YOUR TASK => Continue the review of Marmee & Louisa from its last sentence, keeping its voice and viewpoint.

SOURCE TEXT Start Marker

Owlcat’s CBR V Review #24 of Marmee & Louisa, the Untold Story of Louisa May Alcott and her Mother by Eve Laplante

NPR thought this was one of the best books of 2012 and as a result, I had been long intending to read it, not only because of their recommendation and high praise, but also because, since my ‘tweens, I had been a huge fan of Louisa May Alcott, totally loving Little Women and Little Men, though not aware then of her other novels, nor her poetry that was mostly addressed to her parents.  Like most people, too, I had been under the assumption that much or most of her influence and encouragement came from her father.

I have to admit, however, that I disagree with NPR and, instead, found this book to be dry and written as if it were someone’s doctorate dissertation.  Laplante is a descendent of Louisa May Alcott and had access to her and her family member’s diaries, the ones that weren’t destroyed by the family as they approached death, and it’s her interpretations of these intimate works as well as historical documents and issues that she uses to establish her premise that LMA’s mother had influenced her more greatly than her father ever did.

She begins the book with a detailed account of her mother’s upbringing and the historic figures and events occurring around her – these followed the American Revolution before and after and life in Boston for the most part. Throughout her own life, the mother was thwarted by society and tradition in terms of education and access to independence and, though clearly an intelligent and creative woman, had great difficulty living under these circumstances.  That time period did not allow a woman to be much more than chattel and to be instead, subservient to her family and later her spouse.

SOURCE TEXT End Marker
EXCERPTED DATA Start Marker

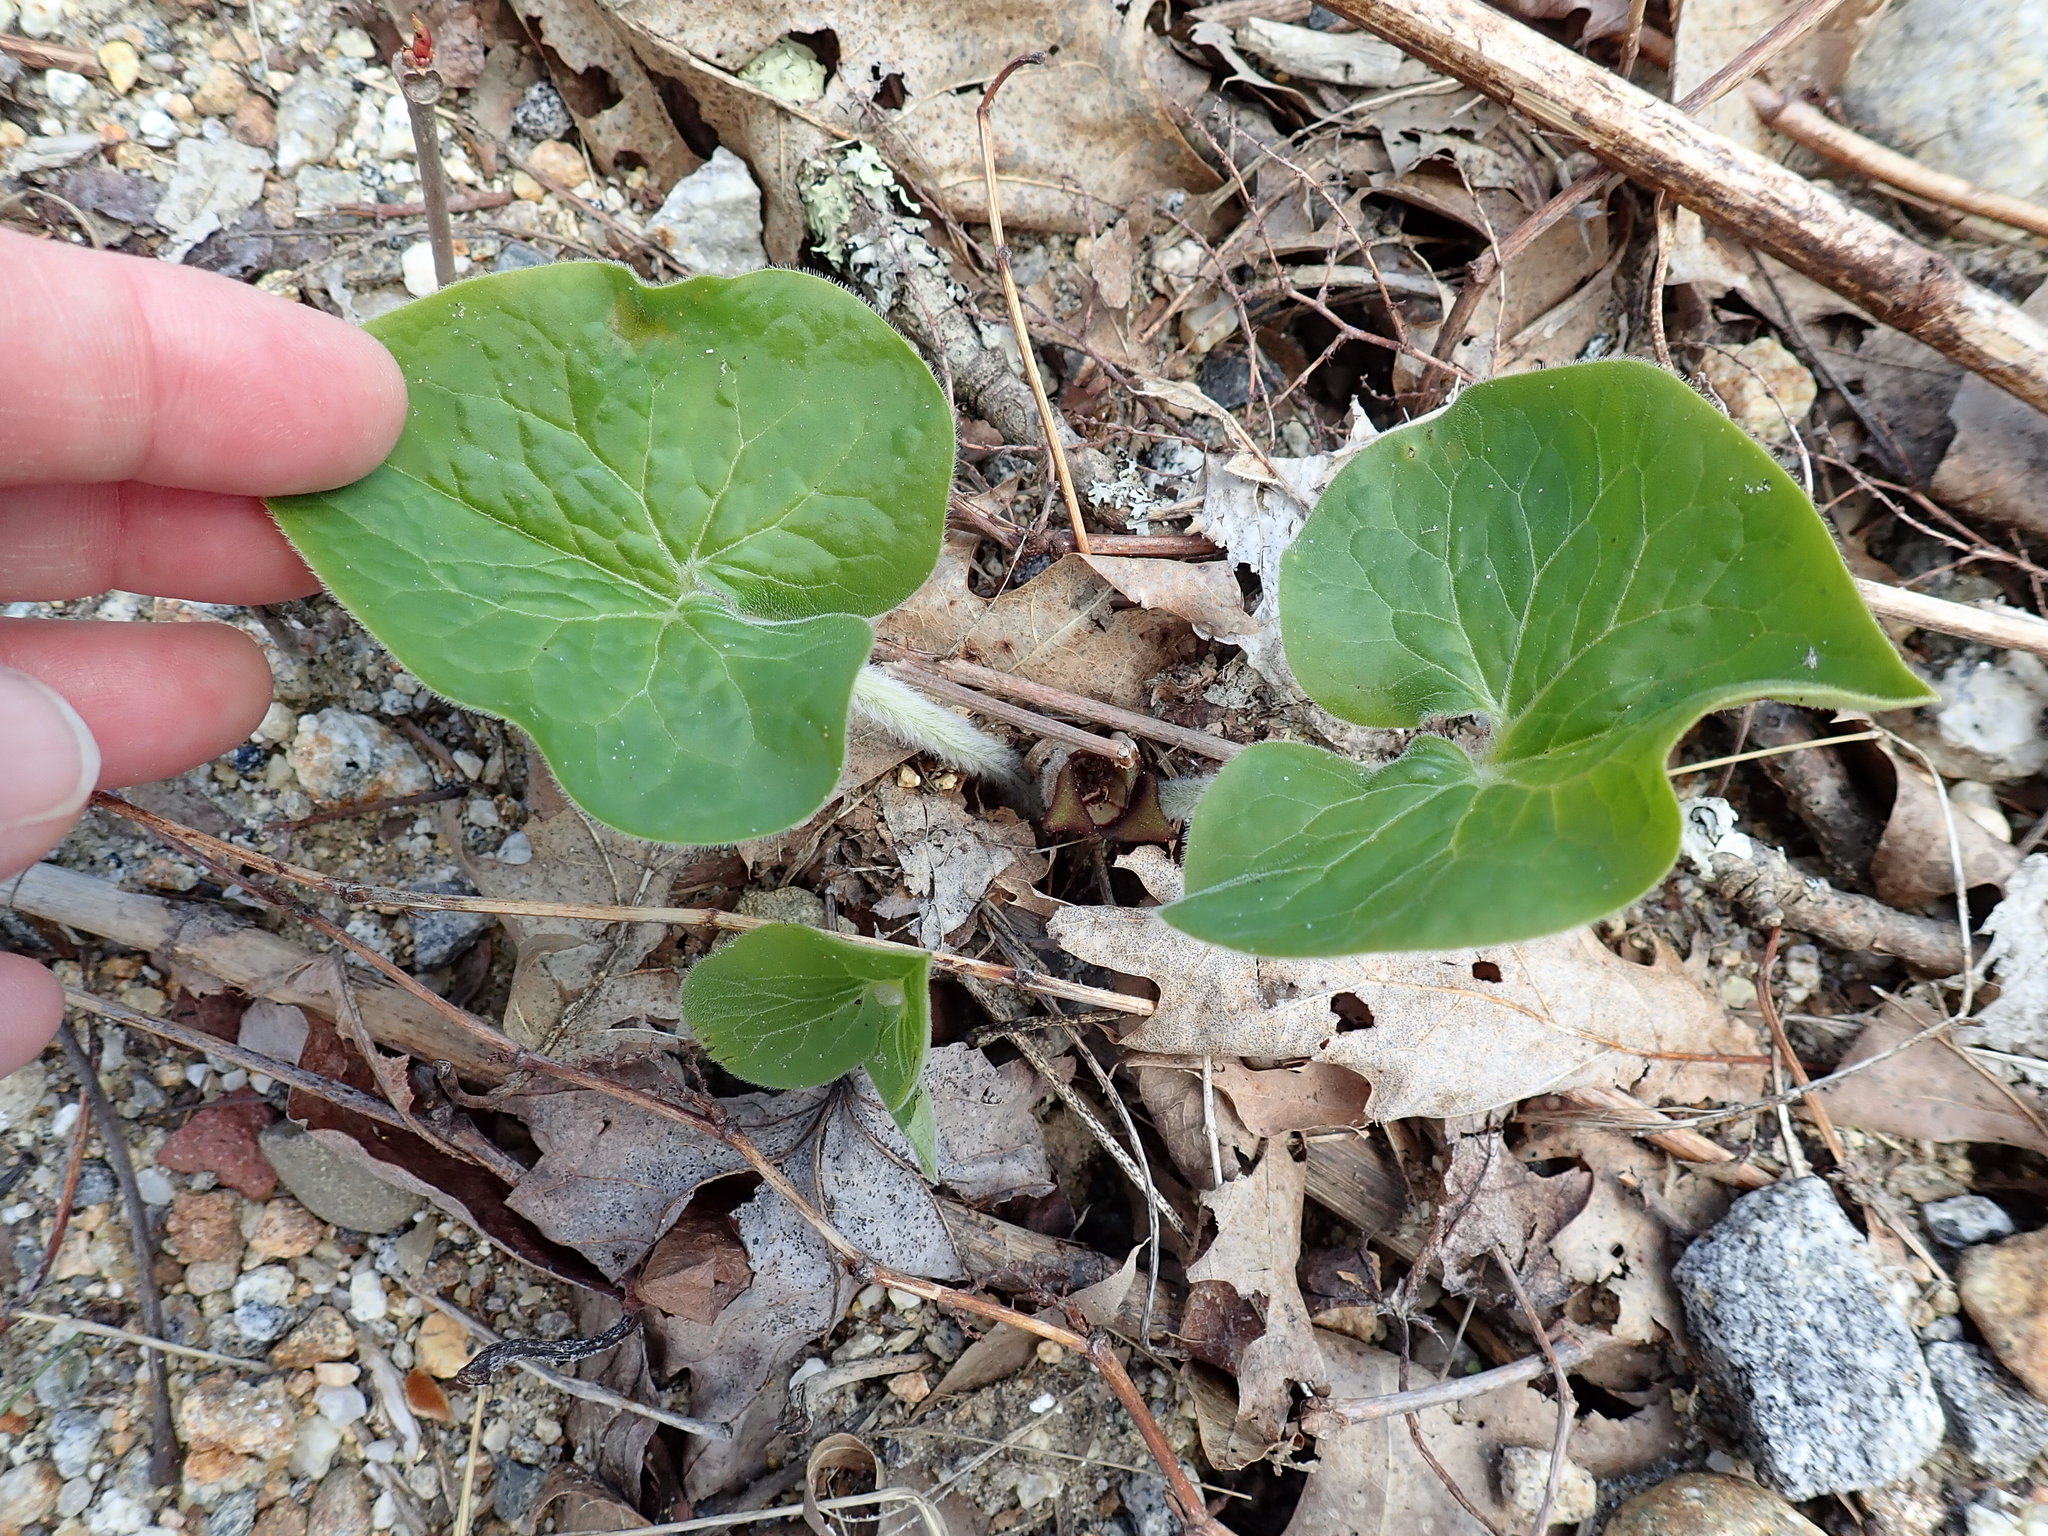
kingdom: Plantae
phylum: Tracheophyta
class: Magnoliopsida
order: Piperales
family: Aristolochiaceae
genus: Asarum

EXCERPTED DATA End Marker

ANSWER BOX =>
According to Ms. Laplante, Bronson Alcott, LMA’s father, was incapable of viewing his effects on his family that his Utopian philosophies imposed on them.  He tried and failed at numerous conventional jobs as a teacher and when he attempted to establish his own schools;  at first he would do well but as his teachings became more radical, even the more liberal families would take their children out of his schools.  LMA’s mother did much to help with the teaching, supporting him through his various attempts, and eventually even becoming what would be considered a social worker (one of the few positions allowed to a woman) in order to help support the family.  His move to Concord and his establishment of his community there, Fruitlands, resulted in near starvation at times for his family and only through help from friends (including Ralph Waldo Emerson and other renowned philsophers) were they able to cope. Society would pity Mrs. Alcott and the children and would be critical of Bronson because he so often failed and abandoned his family for long tours through the country espousing his philosophy, but society wouldn’t allow Mrs. Alcott to do anything beyond the norm for those times.

Consequently, because she was always the present parent, when she realized LMA’s talents and determination, she seemed to vicariously push her into the direction of writing for a living.  Her health was somewhat fragile over time and LMA also was influenced by this, feeling her father was in many ways responsible for her condition, and it was up to her to help her mother and to give her what she needed to overcome everything she had endured with her father.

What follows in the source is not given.